Last updated: July 29, 2024
Article
Le Grand Champ
The pattern of land usage, settlement, and agriculture that developed in the middle Mississippi River Valley during the 18th century was unique in North America. Communities at Cahokia, Kaskaskia, Fort de Chartres, Ste. Genevieve, St. Louis, Carondelet, and Florissant all employed this unique system. The system paralleled the communal agriculture of northern France during the period of the high Middle Ages. A fascinating alternative explanation for French land use patterns is that the French adopted the American Indian configuration of village and farm fields.
Beyond the actual bounds of the villages streets were the commons, where residents could graze their livestock and cut wood; and the common fields, where residents tended long narrow strips of land. This arrangement was completely different than the seigneuries along the St. Lawrence River in Canada or on the lower Mississippi River, where resident farmers lived on their farm fields. Middle Mississippi farming strips usually did not touch on the river. The residents also owned these lands outright, and were not obliged to pay rent to wealthy landowners.

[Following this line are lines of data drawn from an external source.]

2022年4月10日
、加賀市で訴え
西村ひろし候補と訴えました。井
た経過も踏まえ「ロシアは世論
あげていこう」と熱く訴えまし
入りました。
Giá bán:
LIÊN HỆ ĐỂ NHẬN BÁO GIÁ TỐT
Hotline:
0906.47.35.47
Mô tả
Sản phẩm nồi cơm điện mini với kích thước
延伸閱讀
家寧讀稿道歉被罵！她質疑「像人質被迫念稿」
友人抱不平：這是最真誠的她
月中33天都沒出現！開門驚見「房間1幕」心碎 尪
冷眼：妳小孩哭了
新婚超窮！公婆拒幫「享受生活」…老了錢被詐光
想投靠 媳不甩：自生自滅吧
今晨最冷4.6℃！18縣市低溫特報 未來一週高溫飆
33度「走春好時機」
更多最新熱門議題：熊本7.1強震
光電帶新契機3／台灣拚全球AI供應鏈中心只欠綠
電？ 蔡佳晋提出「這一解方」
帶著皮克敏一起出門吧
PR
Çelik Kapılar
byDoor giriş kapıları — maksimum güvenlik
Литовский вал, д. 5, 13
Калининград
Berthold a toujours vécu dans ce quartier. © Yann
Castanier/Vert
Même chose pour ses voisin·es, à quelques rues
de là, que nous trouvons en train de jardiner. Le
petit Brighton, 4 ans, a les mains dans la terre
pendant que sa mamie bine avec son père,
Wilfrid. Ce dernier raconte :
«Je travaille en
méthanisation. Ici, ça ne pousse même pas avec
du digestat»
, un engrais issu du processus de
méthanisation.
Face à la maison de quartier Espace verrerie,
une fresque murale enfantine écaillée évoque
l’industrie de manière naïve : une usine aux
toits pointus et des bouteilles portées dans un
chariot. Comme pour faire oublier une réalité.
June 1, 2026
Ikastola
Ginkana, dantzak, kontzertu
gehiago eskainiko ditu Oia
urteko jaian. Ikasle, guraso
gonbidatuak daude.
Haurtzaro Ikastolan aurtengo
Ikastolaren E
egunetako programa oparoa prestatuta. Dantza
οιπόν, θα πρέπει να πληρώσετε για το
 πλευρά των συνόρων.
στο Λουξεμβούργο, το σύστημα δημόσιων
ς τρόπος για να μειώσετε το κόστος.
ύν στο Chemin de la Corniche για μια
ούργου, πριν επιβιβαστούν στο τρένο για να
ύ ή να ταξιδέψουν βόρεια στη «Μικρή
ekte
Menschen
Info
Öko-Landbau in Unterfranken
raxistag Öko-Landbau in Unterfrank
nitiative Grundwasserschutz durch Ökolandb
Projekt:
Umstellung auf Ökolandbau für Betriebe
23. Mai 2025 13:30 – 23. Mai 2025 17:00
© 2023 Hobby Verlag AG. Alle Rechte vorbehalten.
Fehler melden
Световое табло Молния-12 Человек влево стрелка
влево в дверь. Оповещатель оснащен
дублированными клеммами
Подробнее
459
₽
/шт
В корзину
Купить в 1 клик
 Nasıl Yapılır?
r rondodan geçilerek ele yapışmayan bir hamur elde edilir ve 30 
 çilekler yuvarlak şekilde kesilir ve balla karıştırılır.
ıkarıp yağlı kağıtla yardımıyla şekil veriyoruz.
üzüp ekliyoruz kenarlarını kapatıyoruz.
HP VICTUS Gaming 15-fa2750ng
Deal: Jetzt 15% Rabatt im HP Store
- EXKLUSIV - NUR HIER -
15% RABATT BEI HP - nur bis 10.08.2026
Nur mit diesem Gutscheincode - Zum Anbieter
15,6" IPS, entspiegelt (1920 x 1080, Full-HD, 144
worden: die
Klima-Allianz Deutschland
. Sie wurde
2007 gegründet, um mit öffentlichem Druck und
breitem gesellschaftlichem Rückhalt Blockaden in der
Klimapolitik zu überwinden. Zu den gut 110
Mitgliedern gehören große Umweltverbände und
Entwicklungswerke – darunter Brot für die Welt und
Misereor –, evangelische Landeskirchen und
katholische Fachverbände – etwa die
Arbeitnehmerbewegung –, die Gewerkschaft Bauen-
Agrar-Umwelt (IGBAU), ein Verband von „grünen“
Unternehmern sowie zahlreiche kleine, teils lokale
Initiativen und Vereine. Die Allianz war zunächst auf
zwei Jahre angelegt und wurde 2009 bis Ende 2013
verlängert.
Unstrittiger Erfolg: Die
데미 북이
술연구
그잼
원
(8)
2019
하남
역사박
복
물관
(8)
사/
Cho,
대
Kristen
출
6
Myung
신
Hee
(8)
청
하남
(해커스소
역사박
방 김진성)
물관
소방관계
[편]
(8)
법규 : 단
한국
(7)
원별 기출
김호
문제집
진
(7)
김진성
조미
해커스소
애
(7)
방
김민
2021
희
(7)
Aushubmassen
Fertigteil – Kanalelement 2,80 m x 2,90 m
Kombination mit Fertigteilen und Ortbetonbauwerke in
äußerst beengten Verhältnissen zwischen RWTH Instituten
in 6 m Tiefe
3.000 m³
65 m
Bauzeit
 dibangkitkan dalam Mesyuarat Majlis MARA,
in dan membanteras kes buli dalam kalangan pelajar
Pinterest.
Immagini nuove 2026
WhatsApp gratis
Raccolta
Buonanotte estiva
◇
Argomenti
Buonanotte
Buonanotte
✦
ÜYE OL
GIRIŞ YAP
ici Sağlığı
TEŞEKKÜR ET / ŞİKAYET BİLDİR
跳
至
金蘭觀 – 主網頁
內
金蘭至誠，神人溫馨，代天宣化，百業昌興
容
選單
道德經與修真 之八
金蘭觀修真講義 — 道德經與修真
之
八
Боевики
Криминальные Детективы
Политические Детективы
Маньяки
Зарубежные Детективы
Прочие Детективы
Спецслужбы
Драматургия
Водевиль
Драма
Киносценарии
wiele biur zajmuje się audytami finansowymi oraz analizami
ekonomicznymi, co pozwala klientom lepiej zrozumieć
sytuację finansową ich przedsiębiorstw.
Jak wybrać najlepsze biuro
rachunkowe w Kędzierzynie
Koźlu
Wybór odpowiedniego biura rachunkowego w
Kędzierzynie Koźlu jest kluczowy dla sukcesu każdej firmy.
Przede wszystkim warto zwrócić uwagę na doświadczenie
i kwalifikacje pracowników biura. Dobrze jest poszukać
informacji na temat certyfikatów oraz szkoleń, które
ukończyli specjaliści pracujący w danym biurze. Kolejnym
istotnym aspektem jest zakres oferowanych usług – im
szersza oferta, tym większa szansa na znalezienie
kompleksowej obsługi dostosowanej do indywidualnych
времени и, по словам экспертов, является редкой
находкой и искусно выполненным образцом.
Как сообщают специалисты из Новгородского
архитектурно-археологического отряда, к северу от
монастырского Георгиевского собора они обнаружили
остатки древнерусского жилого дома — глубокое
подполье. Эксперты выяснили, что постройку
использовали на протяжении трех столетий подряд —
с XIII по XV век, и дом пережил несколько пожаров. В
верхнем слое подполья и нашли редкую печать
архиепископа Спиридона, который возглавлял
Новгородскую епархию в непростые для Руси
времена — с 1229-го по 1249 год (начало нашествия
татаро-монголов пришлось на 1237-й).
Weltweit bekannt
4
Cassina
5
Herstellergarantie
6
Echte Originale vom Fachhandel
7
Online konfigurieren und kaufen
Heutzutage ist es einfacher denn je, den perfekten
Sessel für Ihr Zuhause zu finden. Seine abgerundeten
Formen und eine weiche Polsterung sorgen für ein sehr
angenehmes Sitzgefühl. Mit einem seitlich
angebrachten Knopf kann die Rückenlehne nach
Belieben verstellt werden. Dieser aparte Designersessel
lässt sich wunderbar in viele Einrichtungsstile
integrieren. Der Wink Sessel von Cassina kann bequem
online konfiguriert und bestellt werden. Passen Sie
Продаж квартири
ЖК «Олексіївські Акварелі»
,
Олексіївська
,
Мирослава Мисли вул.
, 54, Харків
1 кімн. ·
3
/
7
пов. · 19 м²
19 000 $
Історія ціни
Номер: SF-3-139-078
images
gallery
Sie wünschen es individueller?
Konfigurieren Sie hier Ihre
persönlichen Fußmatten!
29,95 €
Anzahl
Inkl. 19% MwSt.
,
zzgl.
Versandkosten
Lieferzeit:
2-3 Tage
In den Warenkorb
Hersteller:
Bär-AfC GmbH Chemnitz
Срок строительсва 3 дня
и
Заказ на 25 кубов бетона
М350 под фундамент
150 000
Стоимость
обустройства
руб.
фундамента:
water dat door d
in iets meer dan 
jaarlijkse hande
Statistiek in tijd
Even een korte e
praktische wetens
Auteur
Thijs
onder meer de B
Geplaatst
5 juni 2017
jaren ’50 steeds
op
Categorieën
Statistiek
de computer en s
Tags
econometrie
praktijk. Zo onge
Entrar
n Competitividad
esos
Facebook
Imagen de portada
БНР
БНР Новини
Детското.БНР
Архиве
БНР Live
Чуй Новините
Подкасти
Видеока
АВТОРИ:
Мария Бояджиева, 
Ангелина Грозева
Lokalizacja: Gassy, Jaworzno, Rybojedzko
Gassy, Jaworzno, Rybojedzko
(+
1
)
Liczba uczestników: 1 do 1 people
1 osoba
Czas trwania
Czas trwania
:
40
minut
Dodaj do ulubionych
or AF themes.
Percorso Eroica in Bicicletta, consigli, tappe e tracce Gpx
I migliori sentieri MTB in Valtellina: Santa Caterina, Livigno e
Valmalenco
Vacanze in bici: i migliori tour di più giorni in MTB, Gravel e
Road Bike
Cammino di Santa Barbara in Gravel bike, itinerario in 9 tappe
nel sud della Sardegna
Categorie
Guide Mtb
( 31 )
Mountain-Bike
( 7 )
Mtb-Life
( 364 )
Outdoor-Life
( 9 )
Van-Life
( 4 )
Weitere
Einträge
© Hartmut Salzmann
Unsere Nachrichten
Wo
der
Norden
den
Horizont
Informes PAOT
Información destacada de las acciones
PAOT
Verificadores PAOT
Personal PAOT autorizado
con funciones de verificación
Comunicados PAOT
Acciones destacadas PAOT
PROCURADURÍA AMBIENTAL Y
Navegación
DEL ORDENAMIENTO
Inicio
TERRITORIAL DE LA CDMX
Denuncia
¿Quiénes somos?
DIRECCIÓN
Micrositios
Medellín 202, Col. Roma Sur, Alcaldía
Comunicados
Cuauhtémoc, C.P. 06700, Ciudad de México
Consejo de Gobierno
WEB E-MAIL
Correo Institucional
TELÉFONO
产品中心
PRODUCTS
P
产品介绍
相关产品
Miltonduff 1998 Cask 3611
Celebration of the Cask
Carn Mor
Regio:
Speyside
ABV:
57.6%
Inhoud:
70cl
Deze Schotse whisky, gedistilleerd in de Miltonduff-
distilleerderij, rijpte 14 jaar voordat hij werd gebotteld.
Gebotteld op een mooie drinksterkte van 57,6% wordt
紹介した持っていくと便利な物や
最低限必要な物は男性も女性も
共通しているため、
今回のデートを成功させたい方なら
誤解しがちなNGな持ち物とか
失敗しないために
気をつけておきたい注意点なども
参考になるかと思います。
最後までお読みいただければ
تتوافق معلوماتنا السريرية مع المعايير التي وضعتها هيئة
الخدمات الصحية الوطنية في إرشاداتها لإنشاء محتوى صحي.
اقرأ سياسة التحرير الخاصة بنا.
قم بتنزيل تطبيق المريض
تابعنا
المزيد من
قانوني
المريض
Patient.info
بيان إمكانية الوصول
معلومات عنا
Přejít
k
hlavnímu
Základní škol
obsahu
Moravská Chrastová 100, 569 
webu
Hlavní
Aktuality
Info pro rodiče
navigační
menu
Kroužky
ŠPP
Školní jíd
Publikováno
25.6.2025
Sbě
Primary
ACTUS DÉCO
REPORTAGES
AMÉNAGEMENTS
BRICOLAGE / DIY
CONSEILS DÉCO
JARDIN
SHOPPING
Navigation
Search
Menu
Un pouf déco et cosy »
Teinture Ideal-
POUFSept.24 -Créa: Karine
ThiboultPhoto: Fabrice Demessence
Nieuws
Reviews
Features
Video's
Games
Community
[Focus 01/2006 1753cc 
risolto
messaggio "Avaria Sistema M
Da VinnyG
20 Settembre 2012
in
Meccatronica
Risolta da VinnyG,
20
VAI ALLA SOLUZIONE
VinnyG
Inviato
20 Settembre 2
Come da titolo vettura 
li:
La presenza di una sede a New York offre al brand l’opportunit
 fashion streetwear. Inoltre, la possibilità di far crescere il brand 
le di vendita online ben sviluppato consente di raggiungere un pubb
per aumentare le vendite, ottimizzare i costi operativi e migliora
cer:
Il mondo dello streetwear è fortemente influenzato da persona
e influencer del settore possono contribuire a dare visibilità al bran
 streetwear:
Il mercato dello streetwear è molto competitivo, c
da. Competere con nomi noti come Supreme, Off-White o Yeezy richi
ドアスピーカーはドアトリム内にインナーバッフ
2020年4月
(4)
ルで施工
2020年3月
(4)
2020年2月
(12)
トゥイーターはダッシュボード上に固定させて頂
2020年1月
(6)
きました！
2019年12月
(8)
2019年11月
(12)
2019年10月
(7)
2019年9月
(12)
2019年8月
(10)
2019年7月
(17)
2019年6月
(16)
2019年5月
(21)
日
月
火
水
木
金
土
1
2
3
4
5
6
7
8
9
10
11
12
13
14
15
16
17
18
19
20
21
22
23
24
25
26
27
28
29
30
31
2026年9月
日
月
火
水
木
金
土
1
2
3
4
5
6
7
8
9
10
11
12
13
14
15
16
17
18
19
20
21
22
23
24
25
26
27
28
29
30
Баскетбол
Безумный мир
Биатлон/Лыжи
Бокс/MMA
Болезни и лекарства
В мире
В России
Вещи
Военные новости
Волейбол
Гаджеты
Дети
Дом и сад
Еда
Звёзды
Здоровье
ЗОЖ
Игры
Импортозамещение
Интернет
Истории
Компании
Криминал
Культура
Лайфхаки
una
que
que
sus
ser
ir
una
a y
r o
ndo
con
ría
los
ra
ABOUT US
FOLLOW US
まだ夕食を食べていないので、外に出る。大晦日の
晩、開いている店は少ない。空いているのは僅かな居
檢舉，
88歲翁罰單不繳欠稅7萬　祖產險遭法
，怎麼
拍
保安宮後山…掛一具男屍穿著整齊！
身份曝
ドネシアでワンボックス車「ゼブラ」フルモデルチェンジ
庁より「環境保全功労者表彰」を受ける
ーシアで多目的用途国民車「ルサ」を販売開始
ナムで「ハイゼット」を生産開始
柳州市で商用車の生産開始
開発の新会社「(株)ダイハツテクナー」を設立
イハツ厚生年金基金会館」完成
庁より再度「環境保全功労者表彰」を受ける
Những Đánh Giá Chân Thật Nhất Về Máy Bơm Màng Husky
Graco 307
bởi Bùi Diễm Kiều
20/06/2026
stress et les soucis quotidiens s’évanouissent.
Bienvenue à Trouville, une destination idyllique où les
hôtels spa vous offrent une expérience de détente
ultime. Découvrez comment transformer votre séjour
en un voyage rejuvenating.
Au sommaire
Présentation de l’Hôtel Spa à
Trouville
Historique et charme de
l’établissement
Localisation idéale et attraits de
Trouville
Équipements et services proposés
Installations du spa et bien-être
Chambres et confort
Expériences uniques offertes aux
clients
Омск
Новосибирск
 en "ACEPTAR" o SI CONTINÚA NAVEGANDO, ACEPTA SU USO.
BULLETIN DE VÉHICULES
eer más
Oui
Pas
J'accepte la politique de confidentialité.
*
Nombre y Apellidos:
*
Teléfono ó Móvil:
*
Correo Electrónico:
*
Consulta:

The strips of land in the common fields were long and narrow because of the type of wheeled plow the French used, which was difficult to turn at the end of a row. The French plow, sometimes called a row plow or a hoe plow, is still used today in vineyards. The French utilized the common fields under a “right of tillage;” that is, they could use them until they did not wish to use them any longer, or if they died and left no heirs; if this happened, the right of tillage reverted to the community, and the land could be assigned to another community member. In the St. Louis Common Fields, a typical single field measured 1 arpent wide by 40 arpens long. An arpent was a French measure equaling 192 feet, 6 inches in English measure; 1 arpent equals roughly 63 yards of a football field. 40 arpens stretched out for 1½ English miles.